Kita harus mengharapkan lebih banyak peningkatan dalam ilmu-ilmu yang lebih dekat hubungannya dengan studi tentang sifat manusia: " Logika, Moral, Kritik, dan Politik ". Banyak perdebatan filosofis yang sudah berlangsung lama adalah tentang sifat gagasan kita---penyebab, kebebasan, kebajikan, dan keindahan---jadi memperjelas isinya akan membantu kita mengatasi "perselisihan tanpa akhir" ini.
Karena ilmu tentang kodrat manusia adalah satu-satunya landasan yang kokoh bagi ilmu-ilmu lainnya, "satu-satunya landasan kokoh yang dapat kita berikan kepada ilmu ini sendiri harus diletakkan di atas pengalaman dan pengamatan". Meskipun Hume tidak menyebut namanya, Newton (1642--1727) adalah pahlawannya.
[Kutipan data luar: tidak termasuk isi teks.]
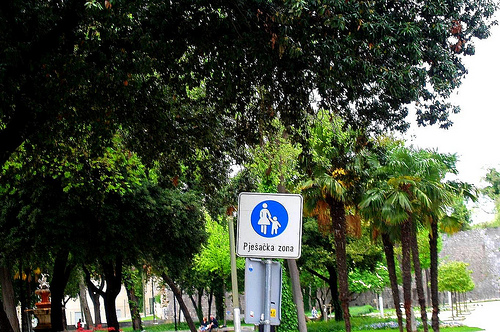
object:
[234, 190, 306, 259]
sign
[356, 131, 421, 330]
tree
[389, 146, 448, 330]
tree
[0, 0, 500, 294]
leaves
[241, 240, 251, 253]
letters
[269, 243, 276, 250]
letters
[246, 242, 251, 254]
letters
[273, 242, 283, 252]
letters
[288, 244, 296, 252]
letters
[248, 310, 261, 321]
stickers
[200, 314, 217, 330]
people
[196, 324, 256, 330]
bench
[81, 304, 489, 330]
grass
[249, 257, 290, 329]
pole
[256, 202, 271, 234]
lady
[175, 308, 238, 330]
people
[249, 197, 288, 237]
blue circle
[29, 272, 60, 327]
water fountain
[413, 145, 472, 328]
palm tree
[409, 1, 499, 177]
sky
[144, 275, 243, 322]
building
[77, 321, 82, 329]
flower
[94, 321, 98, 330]
flower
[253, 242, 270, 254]
letters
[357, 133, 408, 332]
palms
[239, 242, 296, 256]
polish language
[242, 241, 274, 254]
word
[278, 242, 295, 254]
word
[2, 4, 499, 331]
branches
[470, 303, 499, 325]
water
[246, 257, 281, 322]
sign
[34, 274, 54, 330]
fountain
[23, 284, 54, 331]
water fountain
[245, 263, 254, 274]
sticker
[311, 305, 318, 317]
woman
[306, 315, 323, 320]
bench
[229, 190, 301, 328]
signs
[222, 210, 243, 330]
pole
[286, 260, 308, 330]
pole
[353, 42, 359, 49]
leaf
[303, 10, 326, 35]
leaf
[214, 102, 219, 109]
leaf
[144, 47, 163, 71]
leaf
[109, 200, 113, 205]
leaf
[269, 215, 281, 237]
child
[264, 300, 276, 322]
stickers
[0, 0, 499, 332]
tree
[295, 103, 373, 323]
palm trees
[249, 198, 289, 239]
circle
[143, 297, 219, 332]
bench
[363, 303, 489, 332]
stone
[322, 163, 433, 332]
tall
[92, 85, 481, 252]
green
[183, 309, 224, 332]
relaxing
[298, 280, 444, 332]
clear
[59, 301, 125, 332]
red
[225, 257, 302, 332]
box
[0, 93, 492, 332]
park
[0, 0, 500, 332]
distance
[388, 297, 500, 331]
road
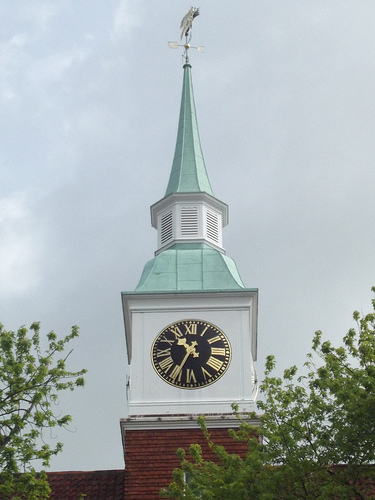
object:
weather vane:
[166, 0, 206, 64]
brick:
[121, 428, 261, 499]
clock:
[149, 317, 234, 391]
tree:
[183, 302, 373, 499]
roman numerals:
[183, 319, 196, 337]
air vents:
[157, 201, 224, 246]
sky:
[1, 0, 117, 177]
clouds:
[11, 23, 28, 48]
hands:
[169, 337, 198, 381]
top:
[118, 1, 260, 295]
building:
[3, 468, 122, 499]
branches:
[304, 440, 331, 465]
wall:
[120, 302, 258, 418]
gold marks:
[199, 322, 213, 337]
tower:
[120, 9, 263, 499]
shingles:
[131, 243, 247, 292]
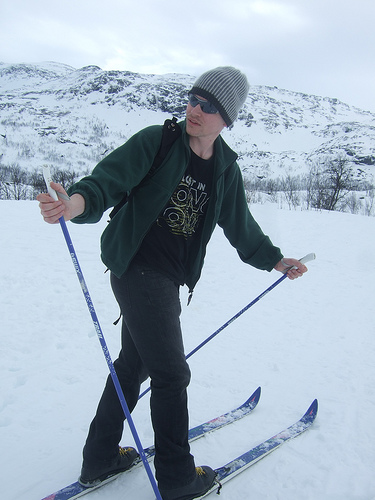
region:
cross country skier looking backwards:
[25, 55, 325, 494]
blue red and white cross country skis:
[27, 380, 328, 499]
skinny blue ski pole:
[43, 212, 166, 497]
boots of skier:
[72, 431, 223, 498]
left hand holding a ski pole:
[269, 248, 312, 287]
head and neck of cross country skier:
[175, 57, 253, 161]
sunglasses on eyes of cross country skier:
[182, 88, 229, 118]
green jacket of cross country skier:
[54, 113, 289, 304]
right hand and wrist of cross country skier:
[25, 167, 101, 230]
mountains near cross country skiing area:
[4, 56, 371, 221]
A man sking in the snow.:
[34, 64, 319, 499]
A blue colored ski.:
[194, 394, 319, 499]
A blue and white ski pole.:
[41, 162, 163, 497]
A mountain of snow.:
[0, 61, 374, 220]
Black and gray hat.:
[187, 66, 251, 128]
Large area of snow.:
[179, 209, 373, 498]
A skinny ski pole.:
[185, 251, 316, 360]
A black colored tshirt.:
[133, 145, 225, 286]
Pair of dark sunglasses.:
[184, 91, 219, 113]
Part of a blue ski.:
[188, 386, 263, 442]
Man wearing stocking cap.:
[198, 51, 253, 121]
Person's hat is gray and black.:
[192, 71, 265, 136]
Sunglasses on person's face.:
[181, 89, 231, 130]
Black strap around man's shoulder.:
[141, 117, 180, 190]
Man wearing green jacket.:
[124, 130, 224, 238]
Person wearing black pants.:
[139, 358, 203, 486]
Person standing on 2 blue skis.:
[91, 423, 230, 491]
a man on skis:
[31, 63, 316, 498]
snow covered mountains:
[0, 60, 370, 182]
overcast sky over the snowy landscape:
[0, 0, 370, 105]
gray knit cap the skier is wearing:
[185, 62, 246, 122]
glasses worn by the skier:
[186, 90, 222, 112]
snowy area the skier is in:
[0, 199, 372, 494]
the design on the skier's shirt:
[159, 172, 204, 233]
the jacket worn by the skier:
[63, 116, 276, 296]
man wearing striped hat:
[215, 73, 232, 95]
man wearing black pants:
[159, 322, 173, 359]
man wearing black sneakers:
[149, 473, 225, 496]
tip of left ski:
[297, 389, 325, 426]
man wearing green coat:
[121, 154, 135, 175]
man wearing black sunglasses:
[184, 93, 220, 112]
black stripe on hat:
[201, 91, 212, 101]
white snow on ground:
[275, 323, 321, 349]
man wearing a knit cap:
[184, 57, 252, 133]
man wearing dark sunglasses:
[184, 91, 218, 118]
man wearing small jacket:
[60, 113, 291, 287]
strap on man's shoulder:
[99, 104, 182, 227]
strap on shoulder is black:
[99, 109, 186, 216]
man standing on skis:
[37, 54, 310, 498]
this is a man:
[39, 47, 283, 438]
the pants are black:
[87, 279, 192, 445]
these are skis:
[184, 387, 352, 497]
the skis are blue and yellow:
[205, 369, 337, 472]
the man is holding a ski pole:
[35, 189, 194, 384]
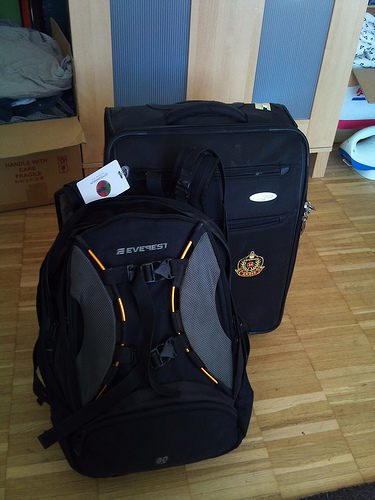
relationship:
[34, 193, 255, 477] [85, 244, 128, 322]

Dia menerima pepatah Newton " Hipotesis non fingo ", kira-kira, "Saya tidak melakukan hipotesis". Hukum apa pun yang kita temukan harus ditetapkan melalui observasi dan eksperimen.
Hume mengusulkan alternatif empiris untuk metafisika apriori tradisional . Empirismenya bersifat naturalistik karena menolak untuk menerima seruan apa pun pada hal-hal supernatural dalam penjelasan tentang sifat manusia. Sebagai seorang naturalis, dia bertujuan menjelaskan cara pikiran kita bekerja dengan cara yang konsisten dengan gambaran Newton tentang dunia.